Last semester, that love for the Bard was very much alive as she transformed into Autolycus in A Winter’s Tale. Unlike Margaret, who is a maidservant and relatively minor role, Autolycus is a wiley Jack-Of-All-Trades—he shape-shifts, undermines, steals, sings, and dances. His job on stage, Johnson explained matter-of-factly, is to be the comic relief in an otherwise heavy show. 

During rehearsals and the ensuing show, Curns said, there was nothing she couldn’t do—even when the size and scope of the role intimidated her. “She has a certain fearlessness,” he said in a phone call last week. “I think there were things that scared her about the part, but she would come out there” and just power through, jumping from song to gentle acrobatics on stage like it was nobody’s business. 

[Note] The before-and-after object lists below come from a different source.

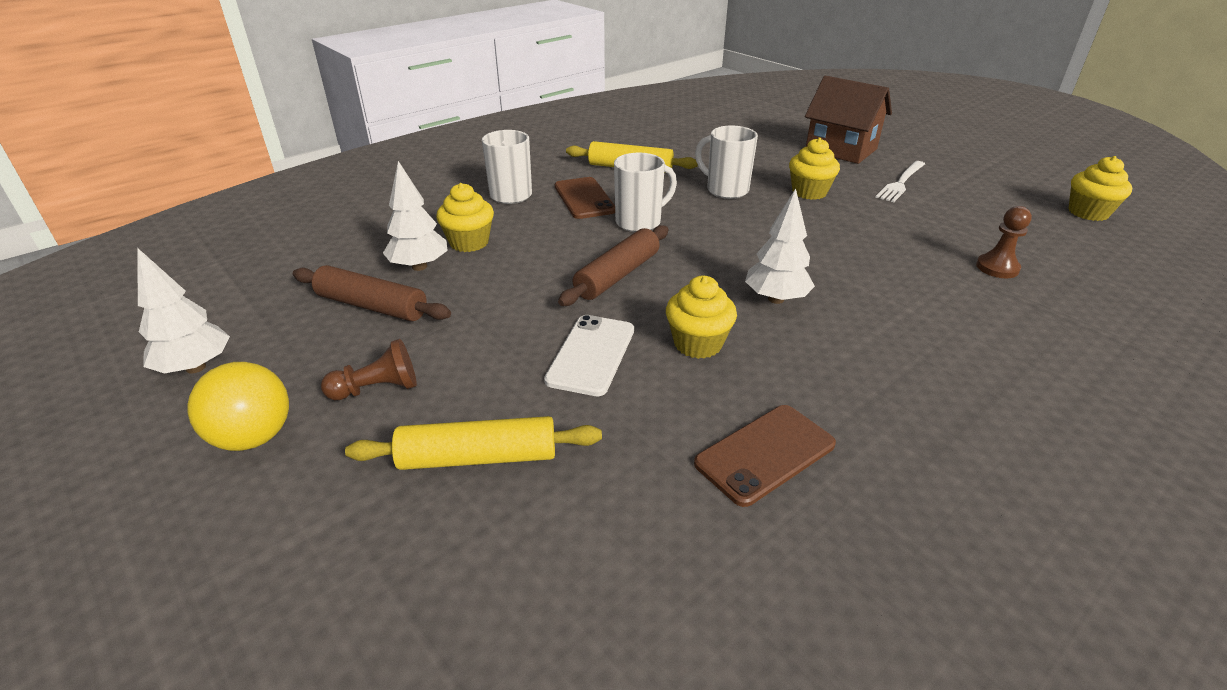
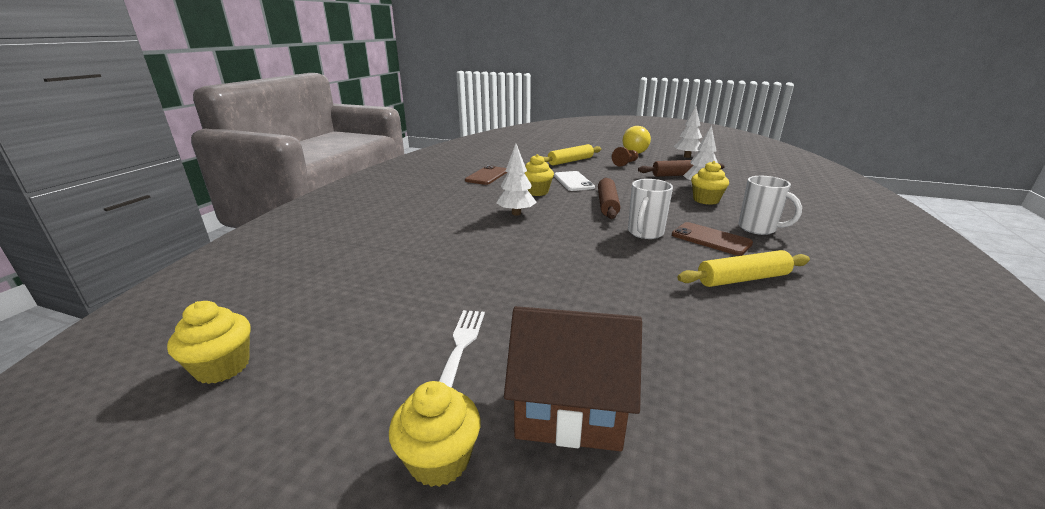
camera: 150 degrees right, 10 degrees down
(725, 190) = (628, 278): white mug -> none
(809, 192) = (553, 299): yellow cupcake -> yellow cupcake (439, 460)
(997, 268) = (374, 264): brown pawn -> none

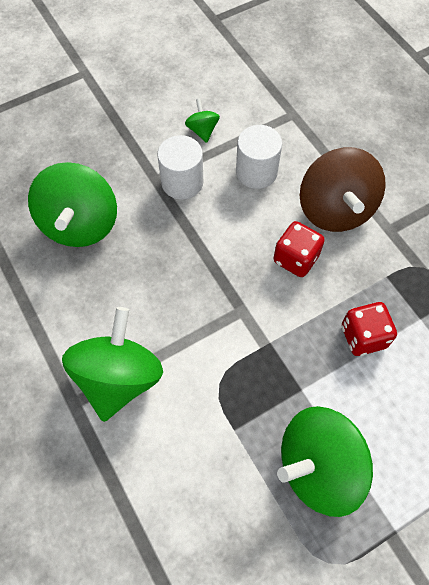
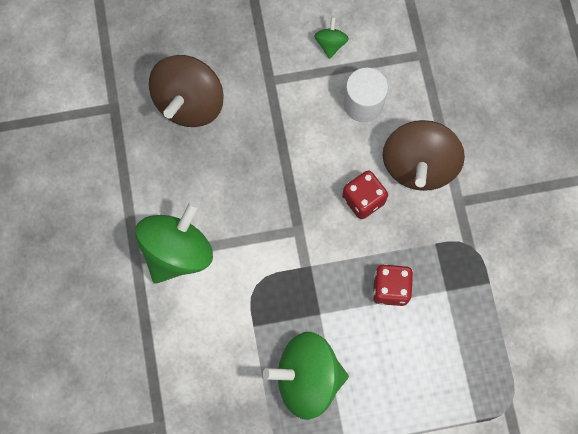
camera: 20 degrees right, 10 degrees up
(80, 224) = (189, 103): green spinning top -> brown spinning top
(182, 182) = (292, 92): white cylinder -> none

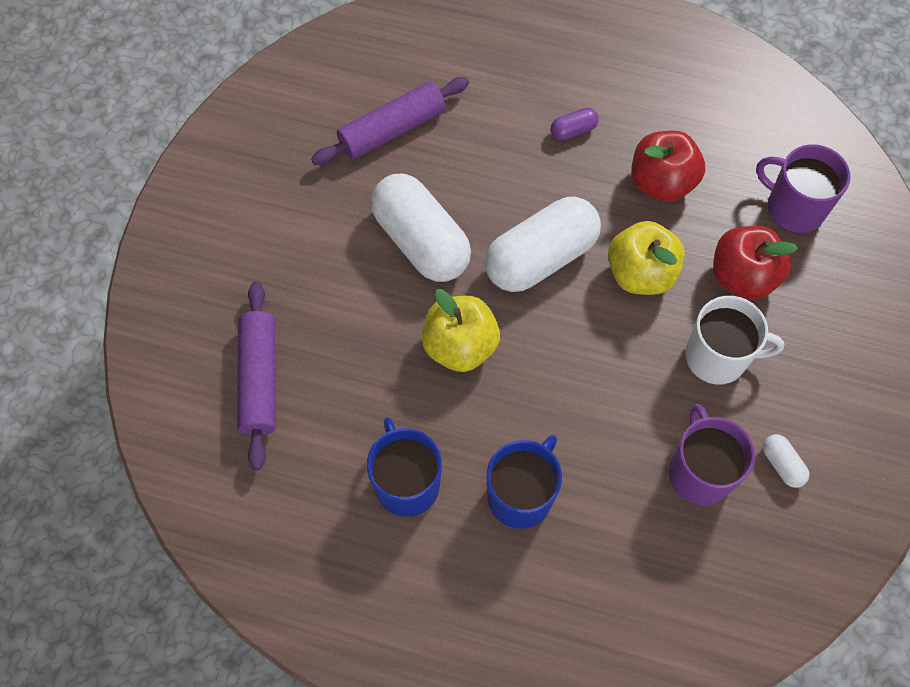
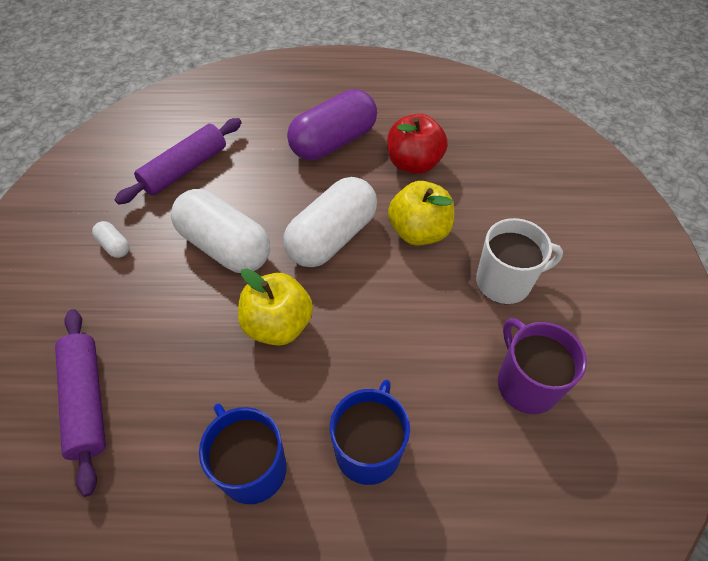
camera: 15 degrees left, 10 degrees down
(573, 130) = (333, 142): purple capsule -> purple capsule, size x2.39
(742, 277) = (501, 216): red apple -> none
(782, 464) = (594, 358): white capsule -> white capsule (114, 246)
(794, 208) = (521, 160): purple mug -> none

That fearlessness has also fed Johnson’s curiosity. When she decided to compete in ESU’s statewide Shakespeare competition, she looked for a monologue “with a lot of emotional investment,” she remembered. Juliet, who seemed to be completely at war with herself, fit the bill. So did the narrator in Sonnet 80, whose sense of candor radiated through the words. 

As she studied the texts, she worked to make both her own. First, she said, she connected with Juliet’s running train of thought, in which she realizes that two things in her life are directly at odds with each other, and she may not find happiness because of them. Then, in rereading the sonnet, she was moved by how vulnerable the narrator could be. 

She credited Curns, as well as ECA’s Schaeffer and Carolyn Ladd, with helping her understand the text. Curns, in turn, praised a wiser-than-her-years sensibility in interpreting the Bard, including rhyme and meter that leave space for breath or silence. 

“You have to find the love, you know?” Johnson said. For instance, “There's so much anger, and so much betrayal and heartbreak in The Winter’s Tale, but one thing we tried to remember as a cast was to find love. Leontes doesn't banish Hermione to a cave because he hates her. He banishes her because her betrayal has caused him to do reckless things.” 

For Schaeffer, the competition in New York—and Johnson’s win in Greenwich earlier this year—is a victory for the entire school, and a reminder of why she does the work she does. When Johnson competed in Greenwich, Schaeffer recalled, the sonnet hung in the air long after she had left the stage (“She lived on that stage and she left a part of herself on that stage,” Schaeffer said). 

Now, she’s excited to see her pupil soar at Lincoln Center. She praised Johnson’s work in both rehearsals for Arthur Kopit’s Chamber Music, in which she plays Pearl White, and in the department, where she’s become a leader and deep listener among her classmates. On April 15, all of ECA will be rooting her on from New Haven.   

“Technically, she’s doing everything right," Schaeffer said. “I think what will make her make the top 10 and possibly win the entire competition is her own connection to the material. She communicates, she resonates. You feel what she feels, you shake with her, you cry with her.” 

“Sometimes, what young actors do is they use the tension that they are feeling because they are scared, and she doesn't do that,” she continued. “She finds something in her own life to connect to the character. That's the way she communicates. That’s the way she lives in the world.”